ASSIGNMENT » Return the lines of the material between the line holding "Dual Boot (Win)" and the line holding "### [phản ứng](https://news.ycombinator.com/item?id=41135671)", inclusive, copied verbatim and with the pictures left out.

(Saved entries)
- - -

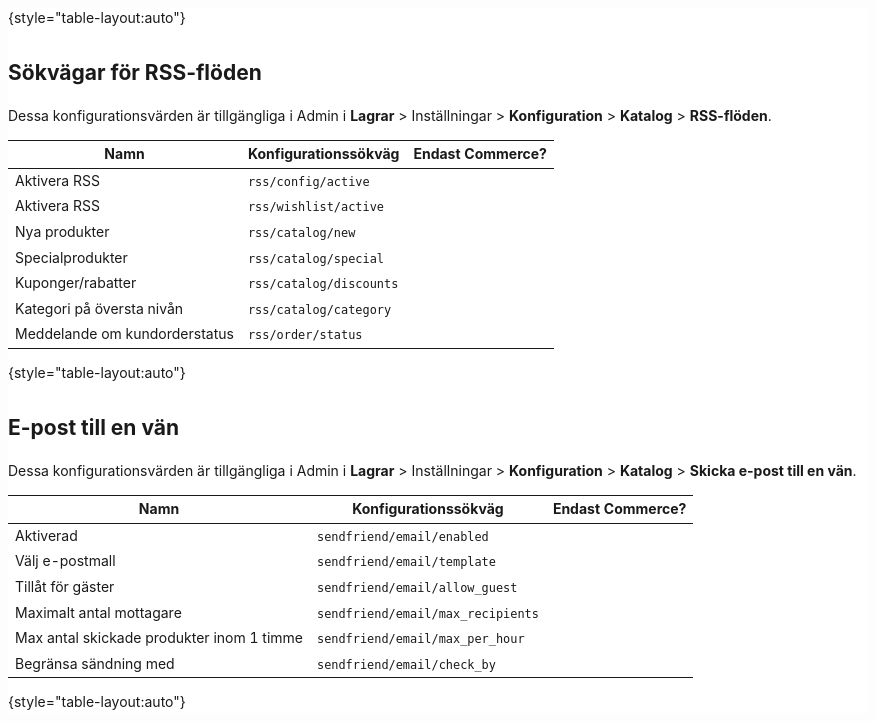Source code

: {style="table-layout:auto"}

## Sökvägar för RSS-flöden

Dessa konfigurationsvärden är tillgängliga i Admin i **Lagrar** > Inställningar > **Konfiguration** > **Katalog** > **RSS-flöden**.

| Namn | Konfigurationssökväg | Endast Commerce? |
|--------------|--------------|--------------|
| Aktivera RSS | `rss/config/active` |  |
| Aktivera RSS | `rss/wishlist/active` |  |
| Nya produkter | `rss/catalog/new` |  |
| Specialprodukter | `rss/catalog/special` |  |
| Kuponger/rabatter | `rss/catalog/discounts` |  |
| Kategori på översta nivån | `rss/catalog/category` |  |
| Meddelande om kundorderstatus | `rss/order/status` |  |

{style="table-layout:auto"}

## E-post till en vän

Dessa konfigurationsvärden är tillgängliga i Admin i **Lagrar** > Inställningar > **Konfiguration** > **Katalog** > **Skicka e-post till en vän**.

| Namn | Konfigurationssökväg | Endast Commerce? |
|--------------|--------------|--------------|
| Aktiverad | `sendfriend/email/enabled` |  |
| Välj e-postmall | `sendfriend/email/template` |  |
| Tillåt för gäster | `sendfriend/email/allow_guest` |  |
| Maximalt antal mottagare | `sendfriend/email/max_recipients` |  |
| Max antal skickade produkter inom 1 timme | `sendfriend/email/max_per_hour` |  |
| Begränsa sändning med | `sendfriend/email/check_by` |  |

{style="table-layout:auto"}
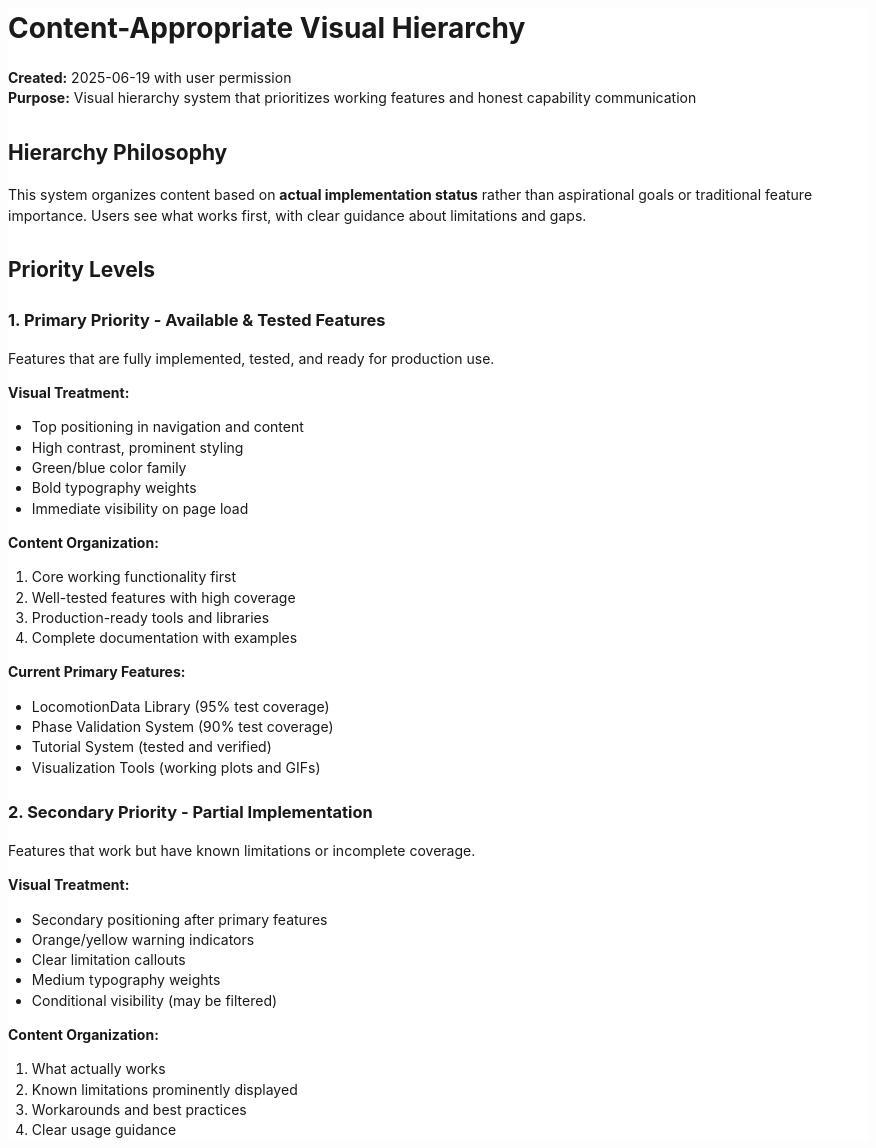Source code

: # Content-Appropriate Visual Hierarchy

**Created:** 2025-06-19 with user permission  
**Purpose:** Visual hierarchy system that prioritizes working features and honest capability communication

## Hierarchy Philosophy

This system organizes content based on **actual implementation status** rather than aspirational goals or traditional feature importance. Users see what works first, with clear guidance about limitations and gaps.

## Priority Levels

### 1. **Primary Priority** - Available & Tested Features
Features that are fully implemented, tested, and ready for production use.

**Visual Treatment:**
- Top positioning in navigation and content
- High contrast, prominent styling
- Green/blue color family
- Bold typography weights
- Immediate visibility on page load

**Content Organization:**
1. Core working functionality first
2. Well-tested features with high coverage
3. Production-ready tools and libraries
4. Complete documentation with examples

**Current Primary Features:**
- LocomotionData Library (95% test coverage)
- Phase Validation System (90% test coverage)  
- Tutorial System (tested and verified)
- Visualization Tools (working plots and GIFs)

### 2. **Secondary Priority** - Partial Implementation
Features that work but have known limitations or incomplete coverage.

**Visual Treatment:**
- Secondary positioning after primary features
- Orange/yellow warning indicators
- Clear limitation callouts
- Medium typography weights
- Conditional visibility (may be filtered)

**Content Organization:**
1. What actually works
2. Known limitations prominently displayed
3. Workarounds and best practices
4. Clear usage guidance
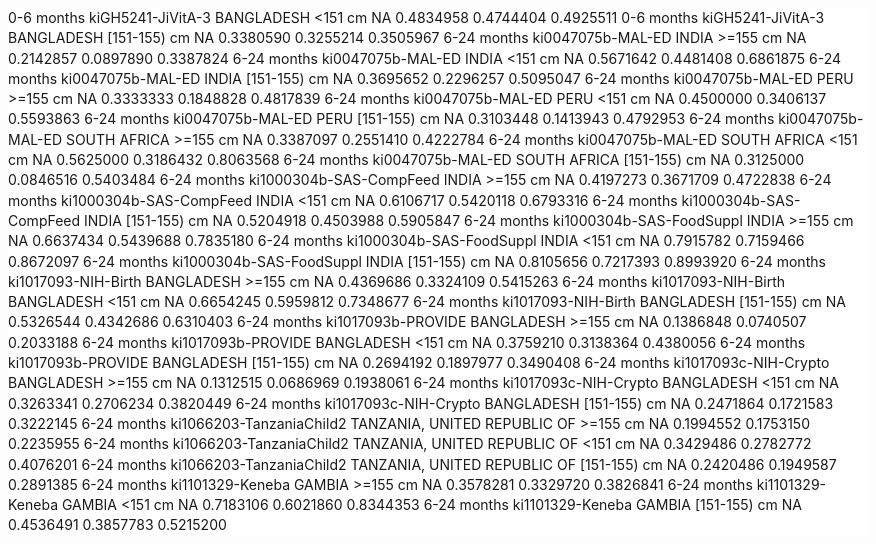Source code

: 0-6 months    kiGH5241-JiVitA-3          BANGLADESH                     <151 cm              NA                0.4834958   0.4744404   0.4925511
0-6 months    kiGH5241-JiVitA-3          BANGLADESH                     [151-155) cm         NA                0.3380590   0.3255214   0.3505967
6-24 months   ki0047075b-MAL-ED          INDIA                          >=155 cm             NA                0.2142857   0.0897890   0.3387824
6-24 months   ki0047075b-MAL-ED          INDIA                          <151 cm              NA                0.5671642   0.4481408   0.6861875
6-24 months   ki0047075b-MAL-ED          INDIA                          [151-155) cm         NA                0.3695652   0.2296257   0.5095047
6-24 months   ki0047075b-MAL-ED          PERU                           >=155 cm             NA                0.3333333   0.1848828   0.4817839
6-24 months   ki0047075b-MAL-ED          PERU                           <151 cm              NA                0.4500000   0.3406137   0.5593863
6-24 months   ki0047075b-MAL-ED          PERU                           [151-155) cm         NA                0.3103448   0.1413943   0.4792953
6-24 months   ki0047075b-MAL-ED          SOUTH AFRICA                   >=155 cm             NA                0.3387097   0.2551410   0.4222784
6-24 months   ki0047075b-MAL-ED          SOUTH AFRICA                   <151 cm              NA                0.5625000   0.3186432   0.8063568
6-24 months   ki0047075b-MAL-ED          SOUTH AFRICA                   [151-155) cm         NA                0.3125000   0.0846516   0.5403484
6-24 months   ki1000304b-SAS-CompFeed    INDIA                          >=155 cm             NA                0.4197273   0.3671709   0.4722838
6-24 months   ki1000304b-SAS-CompFeed    INDIA                          <151 cm              NA                0.6106717   0.5420118   0.6793316
6-24 months   ki1000304b-SAS-CompFeed    INDIA                          [151-155) cm         NA                0.5204918   0.4503988   0.5905847
6-24 months   ki1000304b-SAS-FoodSuppl   INDIA                          >=155 cm             NA                0.6637434   0.5439688   0.7835180
6-24 months   ki1000304b-SAS-FoodSuppl   INDIA                          <151 cm              NA                0.7915782   0.7159466   0.8672097
6-24 months   ki1000304b-SAS-FoodSuppl   INDIA                          [151-155) cm         NA                0.8105656   0.7217393   0.8993920
6-24 months   ki1017093-NIH-Birth        BANGLADESH                     >=155 cm             NA                0.4369686   0.3324109   0.5415263
6-24 months   ki1017093-NIH-Birth        BANGLADESH                     <151 cm              NA                0.6654245   0.5959812   0.7348677
6-24 months   ki1017093-NIH-Birth        BANGLADESH                     [151-155) cm         NA                0.5326544   0.4342686   0.6310403
6-24 months   ki1017093b-PROVIDE         BANGLADESH                     >=155 cm             NA                0.1386848   0.0740507   0.2033188
6-24 months   ki1017093b-PROVIDE         BANGLADESH                     <151 cm              NA                0.3759210   0.3138364   0.4380056
6-24 months   ki1017093b-PROVIDE         BANGLADESH                     [151-155) cm         NA                0.2694192   0.1897977   0.3490408
6-24 months   ki1017093c-NIH-Crypto      BANGLADESH                     >=155 cm             NA                0.1312515   0.0686969   0.1938061
6-24 months   ki1017093c-NIH-Crypto      BANGLADESH                     <151 cm              NA                0.3263341   0.2706234   0.3820449
6-24 months   ki1017093c-NIH-Crypto      BANGLADESH                     [151-155) cm         NA                0.2471864   0.1721583   0.3222145
6-24 months   ki1066203-TanzaniaChild2   TANZANIA, UNITED REPUBLIC OF   >=155 cm             NA                0.1994552   0.1753150   0.2235955
6-24 months   ki1066203-TanzaniaChild2   TANZANIA, UNITED REPUBLIC OF   <151 cm              NA                0.3429486   0.2782772   0.4076201
6-24 months   ki1066203-TanzaniaChild2   TANZANIA, UNITED REPUBLIC OF   [151-155) cm         NA                0.2420486   0.1949587   0.2891385
6-24 months   ki1101329-Keneba           GAMBIA                         >=155 cm             NA                0.3578281   0.3329720   0.3826841
6-24 months   ki1101329-Keneba           GAMBIA                         <151 cm              NA                0.7183106   0.6021860   0.8344353
6-24 months   ki1101329-Keneba           GAMBIA                         [151-155) cm         NA                0.4536491   0.3857783   0.5215200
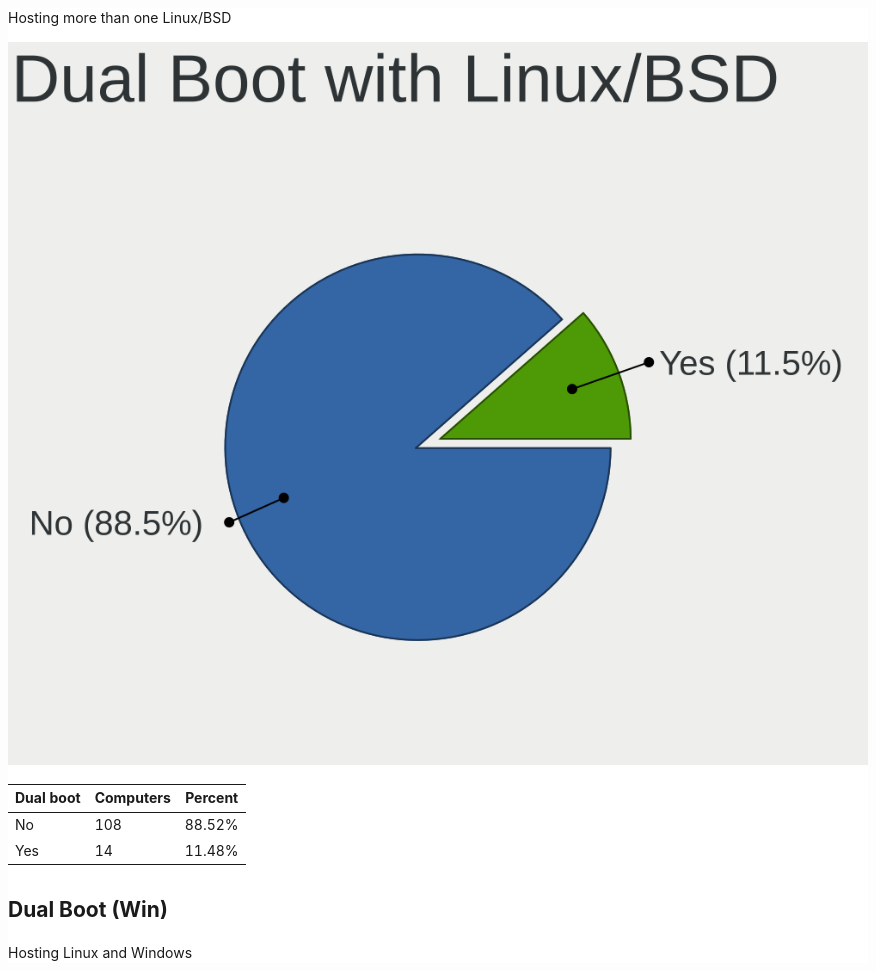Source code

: Hosting more than one Linux/BSD

![Dual Boot with Linux/BSD](./images/pie_chart/os_dual_boot.svg)


| Dual boot | Computers | Percent |
|-----------|-----------|---------|
| No        | 108       | 88.52%  |
| Yes       | 14        | 11.48%  |

Dual Boot (Win)
---------------

Hosting Linux and Windows
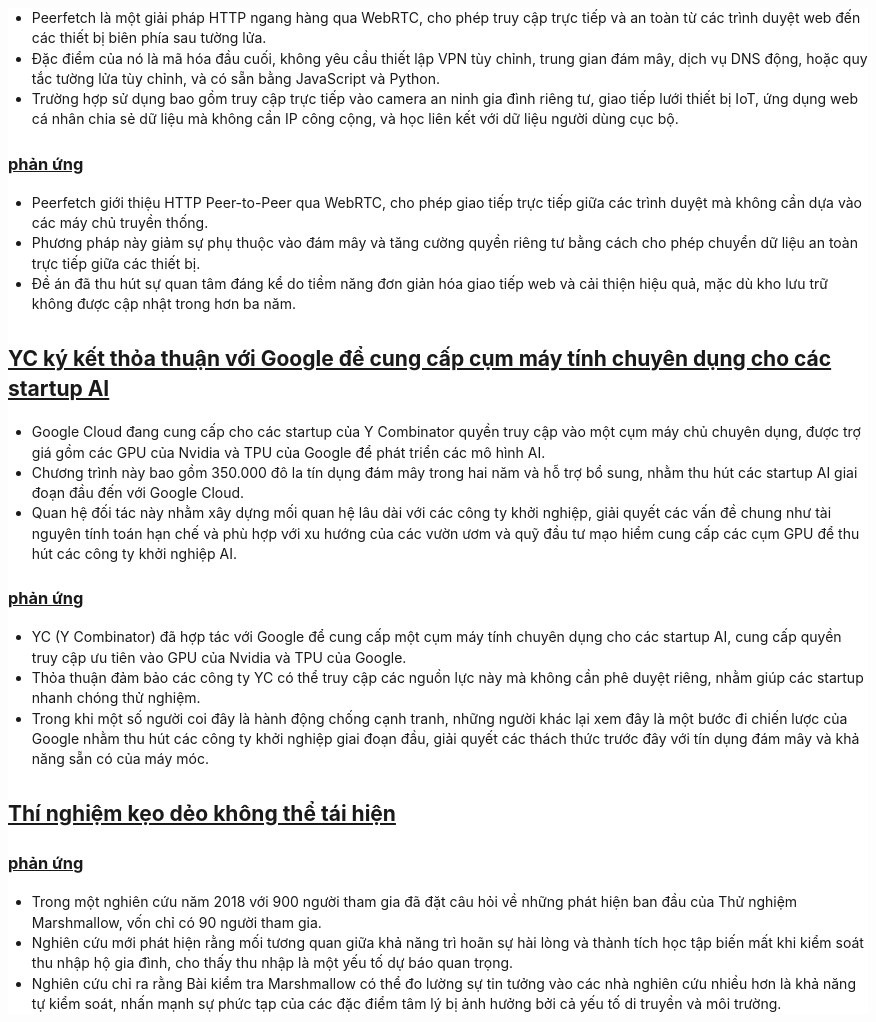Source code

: - Peerfetch là một giải pháp HTTP ngang hàng qua WebRTC, cho phép truy cập trực tiếp và an toàn từ các trình duyệt web đến các thiết bị biên phía sau tường lửa.
- Đặc điểm của nó là mã hóa đầu cuối, không yêu cầu thiết lập VPN tùy chỉnh, trung gian đám mây, dịch vụ DNS động, hoặc quy tắc tường lửa tùy chỉnh, và có sẵn bằng JavaScript và Python.
- Trường hợp sử dụng bao gồm truy cập trực tiếp vào camera an ninh gia đình riêng tư, giao tiếp lưới thiết bị IoT, ứng dụng web cá nhân chia sẻ dữ liệu mà không cần IP công cộng, và học liên kết với dữ liệu người dùng cục bộ.

### [phản ứng](https://news.ycombinator.com/item?id=41135671)

- Peerfetch giới thiệu HTTP Peer-to-Peer qua WebRTC, cho phép giao tiếp trực tiếp giữa các trình duyệt mà không cần dựa vào các máy chủ truyền thống.
- Phương pháp này giảm sự phụ thuộc vào đám mây và tăng cường quyền riêng tư bằng cách cho phép chuyển dữ liệu an toàn trực tiếp giữa các thiết bị.
- Đề án đã thu hút sự quan tâm đáng kể do tiềm năng đơn giản hóa giao tiếp web và cải thiện hiệu quả, mặc dù kho lưu trữ không được cập nhật trong hơn ba năm.

## [YC ký kết thỏa thuận với Google để cung cấp cụm máy tính chuyên dụng cho các startup AI](https://techcrunch.com/2024/08/01/google-cloud-now-has-a-dedicated-cluster-of-nvidia-gpus-for-y-combinator-startups/)

- Google Cloud đang cung cấp cho các startup của Y Combinator quyền truy cập vào một cụm máy chủ chuyên dụng, được trợ giá gồm các GPU của Nvidia và TPU của Google để phát triển các mô hình AI.
- Chương trình này bao gồm 350.000 đô la tín dụng đám mây trong hai năm và hỗ trợ bổ sung, nhằm thu hút các startup AI giai đoạn đầu đến với Google Cloud.
- Quan hệ đối tác này nhằm xây dựng mối quan hệ lâu dài với các công ty khởi nghiệp, giải quyết các vấn đề chung như tài nguyên tính toán hạn chế và phù hợp với xu hướng của các vườn ươm và quỹ đầu tư mạo hiểm cung cấp các cụm GPU để thu hút các công ty khởi nghiệp AI.

### [phản ứng](https://news.ycombinator.com/item?id=41135363)

- YC (Y Combinator) đã hợp tác với Google để cung cấp một cụm máy tính chuyên dụng cho các startup AI, cung cấp quyền truy cập ưu tiên vào GPU của Nvidia và TPU của Google.
- Thỏa thuận đảm bảo các công ty YC có thể truy cập các nguồn lực này mà không cần phê duyệt riêng, nhằm giúp các startup nhanh chóng thử nghiệm.
- Trong khi một số người coi đây là hành động chống cạnh tranh, những người khác lại xem đây là một bước đi chiến lược của Google nhằm thu hút các công ty khởi nghiệp giai đoạn đầu, giải quyết các thách thức trước đây với tín dụng đám mây và khả năng sẵn có của máy móc.

## [Thí nghiệm kẹo dẻo không thể tái hiện](https://srcd.onlinelibrary.wiley.com/doi/10.1111/cdev.14129)

### [phản ứng](https://news.ycombinator.com/item?id=41139854)

- Trong một nghiên cứu năm 2018 với 900 người tham gia đã đặt câu hỏi về những phát hiện ban đầu của Thử nghiệm Marshmallow, vốn chỉ có 90 người tham gia.
- Nghiên cứu mới phát hiện rằng mối tương quan giữa khả năng trì hoãn sự hài lòng và thành tích học tập biến mất khi kiểm soát thu nhập hộ gia đình, cho thấy thu nhập là một yếu tố dự báo quan trọng.
- Nghiên cứu chỉ ra rằng Bài kiểm tra Marshmallow có thể đo lường sự tin tưởng vào các nhà nghiên cứu nhiều hơn là khả năng tự kiểm soát, nhấn mạnh sự phức tạp của các đặc điểm tâm lý bị ảnh hưởng bởi cả yếu tố di truyền và môi trường.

- - -

SOLUTION BELOW »
Dual Boot (Win)
---------------

Hosting Linux and Windows
Source code

: - Peerfetch là một giải pháp HTTP ngang hàng qua WebRTC, cho phép truy cập trực tiếp và an toàn từ các trình duyệt web đến các thiết bị biên phía sau tường lửa.
- Đặc điểm của nó là mã hóa đầu cuối, không yêu cầu thiết lập VPN tùy chỉnh, trung gian đám mây, dịch vụ DNS động, hoặc quy tắc tường lửa tùy chỉnh, và có sẵn bằng JavaScript và Python.
- Trường hợp sử dụng bao gồm truy cập trực tiếp vào camera an ninh gia đình riêng tư, giao tiếp lưới thiết bị IoT, ứng dụng web cá nhân chia sẻ dữ liệu mà không cần IP công cộng, và học liên kết với dữ liệu người dùng cục bộ.

### [phản ứng](https://news.ycombinator.com/item?id=41135671)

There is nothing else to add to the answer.